The threat. The narration can be confidently wrong. A model can write "done, the file was saved" while having made no tool call, or "authorization granted" while the server returned an error. A grader that reads the narration can be talked into a passing verdict the run did not earn. The research measures exactly this: rewriting only the chain-of-thought of a trajectory, holding actions and observations fixed, inflates judge false-positive rates by up to about 90 percent (Gaming the Judge, arXiv:2601.14691). Trivial token tricks push reward-model false positives to 80 percent (One Token to Fool, arXiv:2507.08794), and LLM judges are not reliable at measuring adversarial robustness at all (A Coin Flip for Safety, arXiv:2603.06594).

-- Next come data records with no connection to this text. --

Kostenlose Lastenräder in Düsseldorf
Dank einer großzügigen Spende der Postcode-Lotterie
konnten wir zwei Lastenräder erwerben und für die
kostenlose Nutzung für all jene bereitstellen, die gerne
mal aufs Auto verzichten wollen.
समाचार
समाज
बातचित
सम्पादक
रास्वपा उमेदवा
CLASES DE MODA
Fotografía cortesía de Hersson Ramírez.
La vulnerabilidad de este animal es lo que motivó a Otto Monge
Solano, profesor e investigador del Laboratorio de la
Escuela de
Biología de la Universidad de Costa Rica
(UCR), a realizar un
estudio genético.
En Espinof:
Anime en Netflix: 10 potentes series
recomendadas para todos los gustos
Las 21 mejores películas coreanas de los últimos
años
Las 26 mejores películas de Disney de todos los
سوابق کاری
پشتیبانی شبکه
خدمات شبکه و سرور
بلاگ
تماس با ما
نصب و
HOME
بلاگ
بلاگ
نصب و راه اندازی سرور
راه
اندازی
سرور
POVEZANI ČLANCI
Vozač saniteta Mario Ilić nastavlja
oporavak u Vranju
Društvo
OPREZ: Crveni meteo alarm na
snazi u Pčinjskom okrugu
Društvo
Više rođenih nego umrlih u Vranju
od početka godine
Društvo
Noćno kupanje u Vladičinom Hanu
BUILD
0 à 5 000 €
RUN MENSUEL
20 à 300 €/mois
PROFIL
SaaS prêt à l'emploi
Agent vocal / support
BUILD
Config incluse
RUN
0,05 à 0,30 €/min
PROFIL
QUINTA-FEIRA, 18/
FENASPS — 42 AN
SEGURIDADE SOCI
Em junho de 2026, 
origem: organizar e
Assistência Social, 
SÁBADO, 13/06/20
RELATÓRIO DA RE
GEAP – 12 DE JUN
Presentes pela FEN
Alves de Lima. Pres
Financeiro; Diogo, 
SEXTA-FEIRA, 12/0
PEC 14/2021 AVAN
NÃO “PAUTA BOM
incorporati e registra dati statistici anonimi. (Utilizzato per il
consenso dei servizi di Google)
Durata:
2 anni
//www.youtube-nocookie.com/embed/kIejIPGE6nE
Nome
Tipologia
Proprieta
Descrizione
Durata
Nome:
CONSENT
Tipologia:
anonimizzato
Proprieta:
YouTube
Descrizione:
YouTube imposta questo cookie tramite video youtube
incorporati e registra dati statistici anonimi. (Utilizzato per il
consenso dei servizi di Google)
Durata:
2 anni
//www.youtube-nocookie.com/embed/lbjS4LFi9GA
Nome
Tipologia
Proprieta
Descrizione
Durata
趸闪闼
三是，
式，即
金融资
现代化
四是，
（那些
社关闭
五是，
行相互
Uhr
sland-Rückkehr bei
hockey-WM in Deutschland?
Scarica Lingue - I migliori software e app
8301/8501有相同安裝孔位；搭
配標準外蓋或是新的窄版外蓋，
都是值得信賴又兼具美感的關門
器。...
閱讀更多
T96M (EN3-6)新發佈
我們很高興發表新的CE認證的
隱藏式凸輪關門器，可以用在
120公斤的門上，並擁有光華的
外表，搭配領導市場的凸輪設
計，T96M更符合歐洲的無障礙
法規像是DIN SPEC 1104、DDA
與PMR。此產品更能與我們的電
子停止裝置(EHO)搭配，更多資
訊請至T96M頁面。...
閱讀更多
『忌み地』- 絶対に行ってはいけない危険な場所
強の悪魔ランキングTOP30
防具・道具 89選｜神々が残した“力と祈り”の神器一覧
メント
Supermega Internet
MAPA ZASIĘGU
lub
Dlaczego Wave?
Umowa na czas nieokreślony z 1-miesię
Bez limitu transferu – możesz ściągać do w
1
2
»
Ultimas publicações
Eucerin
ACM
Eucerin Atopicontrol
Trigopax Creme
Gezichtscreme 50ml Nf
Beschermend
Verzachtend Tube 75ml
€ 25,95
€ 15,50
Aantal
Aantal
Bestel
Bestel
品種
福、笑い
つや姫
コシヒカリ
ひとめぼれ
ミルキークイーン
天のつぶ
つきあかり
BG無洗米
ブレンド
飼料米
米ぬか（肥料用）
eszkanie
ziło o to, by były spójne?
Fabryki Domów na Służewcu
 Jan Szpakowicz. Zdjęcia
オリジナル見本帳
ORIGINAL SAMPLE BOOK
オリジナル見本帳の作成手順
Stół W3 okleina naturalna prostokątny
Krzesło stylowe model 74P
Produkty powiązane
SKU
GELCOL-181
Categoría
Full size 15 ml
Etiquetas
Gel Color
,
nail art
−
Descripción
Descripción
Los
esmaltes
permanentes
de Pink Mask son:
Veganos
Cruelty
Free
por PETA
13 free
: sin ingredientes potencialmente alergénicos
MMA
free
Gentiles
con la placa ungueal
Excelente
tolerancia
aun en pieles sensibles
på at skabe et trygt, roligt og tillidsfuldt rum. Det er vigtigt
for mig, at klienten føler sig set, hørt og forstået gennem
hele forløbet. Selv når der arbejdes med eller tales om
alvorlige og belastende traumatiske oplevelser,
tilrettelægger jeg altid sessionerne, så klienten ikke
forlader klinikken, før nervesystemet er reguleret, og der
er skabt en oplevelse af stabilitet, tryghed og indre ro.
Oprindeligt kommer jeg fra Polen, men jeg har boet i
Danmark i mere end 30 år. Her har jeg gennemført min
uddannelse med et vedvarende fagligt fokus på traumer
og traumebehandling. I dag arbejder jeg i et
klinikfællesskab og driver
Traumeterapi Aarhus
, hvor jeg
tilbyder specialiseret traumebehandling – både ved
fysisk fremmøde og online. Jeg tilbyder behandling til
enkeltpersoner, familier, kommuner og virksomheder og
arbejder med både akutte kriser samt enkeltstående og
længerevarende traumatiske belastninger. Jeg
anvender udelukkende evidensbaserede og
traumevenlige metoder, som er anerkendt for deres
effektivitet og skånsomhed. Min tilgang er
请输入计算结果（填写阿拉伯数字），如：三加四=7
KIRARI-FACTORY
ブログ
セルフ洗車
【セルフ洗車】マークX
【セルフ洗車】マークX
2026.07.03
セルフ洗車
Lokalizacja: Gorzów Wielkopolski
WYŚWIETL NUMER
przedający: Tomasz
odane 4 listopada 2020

The rule. Grade against the observed tool result, not the narrated outcome:

mcptest's matchers already make this the easy path. A matcher targets a value selected from the trace by path, so a suite author writes the assertion against the observable artifact directly:

agents:
  - name: invoice lookup stays read-only
    model: claude-sonnet-4-5
    servers: [billing]
    prompt: Look up invoice 42 and tell me its status.
    max_turns: 3
    max_tokens: 256
    expect:
      # The observable artifacts decide the verdict.
      - target: tool_calls[0].name
        matcher:
          exact: get_invoice
      - target: tool_results[0].is_error
        matcher:
          exact: false

If the model closes with "done, I issued the refund" while the trace shows only get_invoice, the run still passes on what it observably did, and a separate assertion such as tool_calls[*].name not containing refund would catch the narrated-but-never-taken action. A grader reading the prose could be talked into the opposite verdict; the matcher cannot.

The oracle observes every tool call, not only the ones the model typed directly into an assistant turn. Parallel tool use (several calls in one turn) records all of them, in order, with one result per call, so a call hidden behind a sibling is still graded. Code-mode calls (Anthropic programmatic tool calling, Cloudflare Code Mode) run model-written code in a sandbox that calls tools; the provider tags those calls with a code-execution caller, kept in an optional caller field on each tool call, so an action taken inside generated code resolves on the same observable paths (tool_calls[i].name, tool_calls[i].args) as a direct call. A direct call leaves the field off. The result is that an injected action performed in code cannot hide from the oracle.